The developed miniature spectrometer successfully addresses the challenges of miniaturizing spectrometers while maintaining high resolution. The use of a plasmonic nanoparticles-in-cavity microfilter array, fabricated using a scalable digital UV lithography method, provides a significant advantage over previous approaches that rely on complex and costly nanofabrication. The machine learning algorithm, with its flexibility in hyperparameter tuning, proves effective in reconstructing spectra from the CMOS image data. The achieved spectral resolution of 0.65 nm demonstrates significant improvement compared to previous miniature spectrometers. The high accuracy in peak wavelength measurement and the ability to handle both narrowband and broadband spectra further validate the effectiveness of this approach. The sensitivity to noise highlights a key area for future improvement, which could involve further refinement of the fabrication process to enhance uniformity and the development of more robust reconstruction algorithms.

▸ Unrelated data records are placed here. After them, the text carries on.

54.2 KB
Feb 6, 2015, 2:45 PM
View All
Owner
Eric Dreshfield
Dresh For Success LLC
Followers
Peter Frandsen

This work presents a highly scalable, AI-powered miniature spectrometer with sub-nanometer resolution. The novel plasmonic nanoparticles-in-cavity microfilter array and the robust machine learning algorithm enable accurate and high-resolution spectral measurements across the visible range. Future work should focus on improving fabrication techniques to enhance the uniformity of the microfilter array and developing more noise-resistant algorithms. Exploring alternative materials and optimizing the CMOS image sensor could further improve performance. This technology has significant potential for applications such as portable medical diagnostics and spectral imaging.

The current spectrometer exhibits sensitivity to noise, as evidenced by the observed impact of noise levels on the achievable spectral resolution. The performance of the spectrometer in measuring narrow spectral peaks in a smartphone-based prototype needs further improvement. The optimization of hyperparameters in the machine learning model requires careful consideration, and finding optimal values might be computationally intensive. Further improvements to the fabrication process, such as increasing the uniformity of the AgNPs, and the development of more robust and noise-resistant spectral reconstruction algorithms are required to fully realize the potential of this technology.